What of Cripps’s mission to Russia? He went to Moscow, by appointment of Mr. Churchill, believing that Russia and England would eventually come together. Indeed a reporter testifies that Cripps predicted in the winter of 19401941 that Russia would be at war with Germany before the end of June. Hitler paid him the compliment of charging him with part of the responsibility for the break between the two countries, but the truth is that Cripps was not popular in Moscow. It is a curious fact that the Bolsheviks are not enthusiastic about liberal left-wingers. They like either convinced Communists like themselves or out-and-out conservative reactionaries. Stalin would not receive Cripps as a special delegate from Churchill, so the latter had to appoint him Ambassador. The British made a bad blunder in the fateful summer of 1939 by sending a third-string Foreign Office official and a rear admiral to Moscow to negotiate the hoped-for treaty instead of sending their Foreign Secretary and Chief of Staff. Not a Russian official went to the station to say good-bye to Cripps when he left Moscow on his return to England, but, as the London New Statesman and Nation has pointed out, Cripps came back with the prestige of having represented his country ‘in one of the few capitals where, after many failures, British policy may be said to have succeeded. . . . He held on without disaster through two extremely difficult years.’ It noted also that his absence during this time prevented anybody’s blaming him ‘for any of our various types of disaster during the last three years.’

Mention has been made of Cripps as one with a popular following. That is true. He draws enormous audiences and yet he is in no sense a spellbinder. As an orator he lacks those rare qualities which so distinguish the utterances of Roosevelt and Churchill. He does not thrill his audiences or appeal to their emotions. On the platform he is the sincere and earnest advocate, logical, clear-cut, thoughtful, and often convincing — plainly a man who believes in his own cause, whose unselfish honesty cannot be questioned. He makes his auditors think, and, as stated, he offers them programs, procedures, and remedies. The working people of England know that he has never stooped to conquer, that he has never played the demagogue or sought to rouse the rabble. They are ready to forgive him errors of judgment; and they do not mind if, like most reformers, his judgments are at times colored by his ardent desires. They respect him, too, because he always appears just what he is — an English gentleman of finest breeding and culture, who is totally without condescension in his advocacy of their cause.

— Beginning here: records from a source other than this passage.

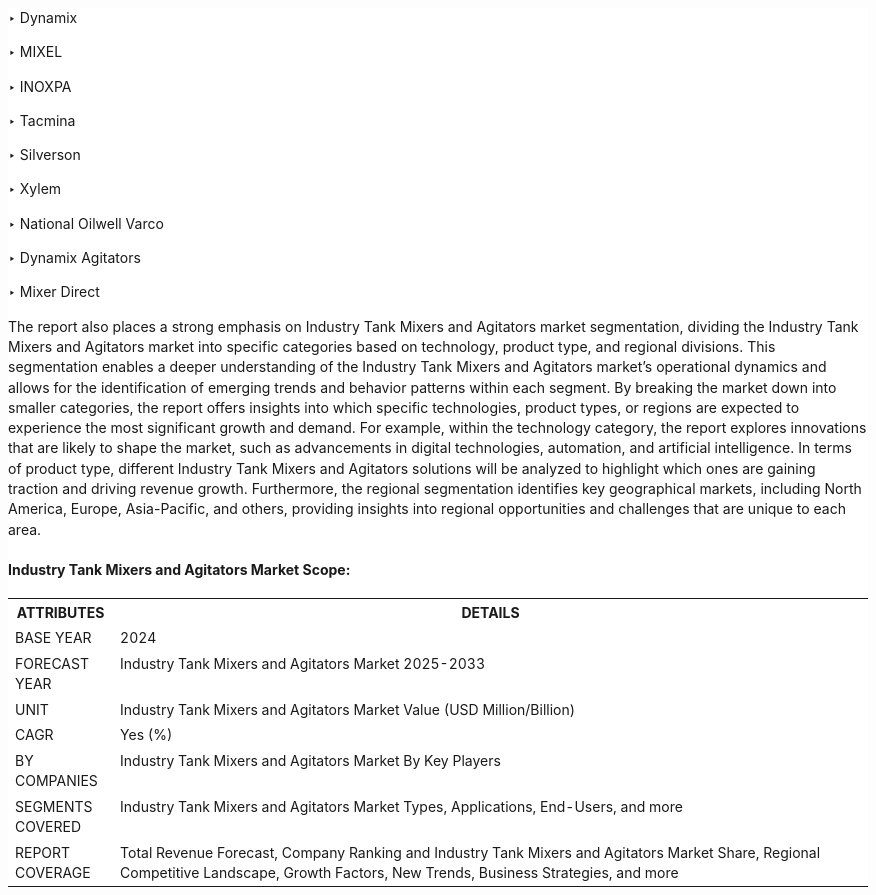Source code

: ‣ Dynamix

‣ MIXEL

‣ INOXPA

‣ Tacmina

‣ Silverson

‣ Xylem

‣ National Oilwell Varco

‣ Dynamix Agitators

‣ Mixer Direct

The report also places a strong emphasis on Industry Tank Mixers and Agitators market segmentation, dividing the Industry Tank Mixers and Agitators market into specific categories based on technology, product type, and regional divisions. This segmentation enables a deeper understanding of the Industry Tank Mixers and Agitators market’s operational dynamics and allows for the identification of emerging trends and behavior patterns within each segment. By breaking the market down into smaller categories, the report offers insights into which specific technologies, product types, or regions are expected to experience the most significant growth and demand. For example, within the technology category, the report explores innovations that are likely to shape the market, such as advancements in digital technologies, automation, and artificial intelligence. In terms of product type, different Industry Tank Mixers and Agitators solutions will be analyzed to highlight which ones are gaining traction and driving revenue growth. Furthermore, the regional segmentation identifies key geographical markets, including North America, Europe, Asia-Pacific, and others, providing insights into regional opportunities and challenges that are unique to each area.

<h4>Industry Tank Mixers and Agitators Market Scope:</h4>
<table>
<tr>
<th>ATTRIBUTES</th>
<th>DETAILS</th>
</tr>
<tr>
<td>BASE YEAR</td>
<td>2024</td>
</tr>
<tr>
<td>FORECAST YEAR</td>
<td>Industry Tank Mixers and Agitators Market 2025-2033</td>
</tr>
<tr>
<td>UNIT</td>
<td>Industry Tank Mixers and Agitators Market Value (USD Million/Billion)</td>
<tr>
<td>CAGR</td>
<td>Yes (%)</td>
</tr>
</tr>
<tr>
<td>BY COMPANIES</td>
<td>Industry Tank Mixers and Agitators Market By Key Players</td>
</tr>
<tr>
<td>SEGMENTS COVERED</td>
<td>Industry Tank Mixers and Agitators Market Types, Applications, End-Users, and more</td>
</tr>
<tr>
<td>REPORT COVERAGE</td>
<td>Total Revenue Forecast, Company Ranking and Industry Tank Mixers and Agitators Market Share, Regional Competitive Landscape, Growth Factors, New Trends, Business Strategies, and more</td>
</tr>
<tr>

That he has a delightful and winning personality and appearance this writer can personally testify. The memory of a long, but not long enough, day of conversation from the French coast to the border of Switzerland, interrupted by some hours in Paris, will always remain, if only because of a lasting astonishment at the extraordinary variety of Cripps’s knowledge of men and affairs the world over. What will high office and the exercise of great power do to him? Will he, like so many another liberal, grow conservative and reactionary? Will he, like Ramsay MacDonald, finally betray those whose political briefs he has taken ? There is solid ground for the belief that he will not. For his is the lawyer’s mind and training; there is something far stronger and tougher in his fibre than in MacDonald’s. One feels, rightly or wrongly, that he will be aware of the dangers that confront him. Then he is Parmoor’s son and, what is more, a nephew of his mother’s sister, Beatrice Webb, who, with her husband Sidney Webb, has rendered such immeasurable service to the social progress and evolution of England. Months ago it seemed plain, if only by a process of elimination, that Cripps is England’s coming man. It is quite within the range of possibility that he will yet be an English Prime Minister — perhaps after Winston Churchill has seen the coming of victory. Today? Well, there is a rebel in the British Government.